# [Exercise description]
Scan the listing below for the word "Cisco", then copy each line that has it.

# [Record set]
______________________________

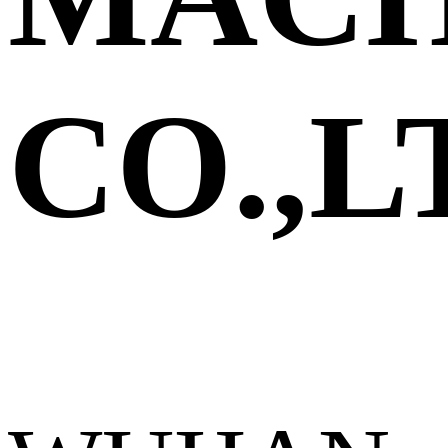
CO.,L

______________________________

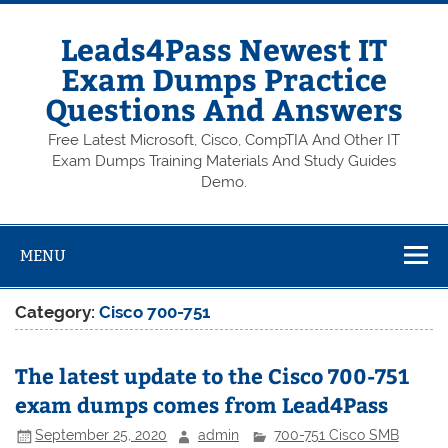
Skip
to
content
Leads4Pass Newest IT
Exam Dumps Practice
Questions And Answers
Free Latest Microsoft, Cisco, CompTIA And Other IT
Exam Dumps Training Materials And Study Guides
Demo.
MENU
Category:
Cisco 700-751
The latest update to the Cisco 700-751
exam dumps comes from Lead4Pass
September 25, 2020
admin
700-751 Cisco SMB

______________________________

# [Answer section]
Free Latest Microsoft, Cisco, CompTIA And Other IT
Cisco 700-751
The latest update to the Cisco 700-751
700-751 Cisco SMB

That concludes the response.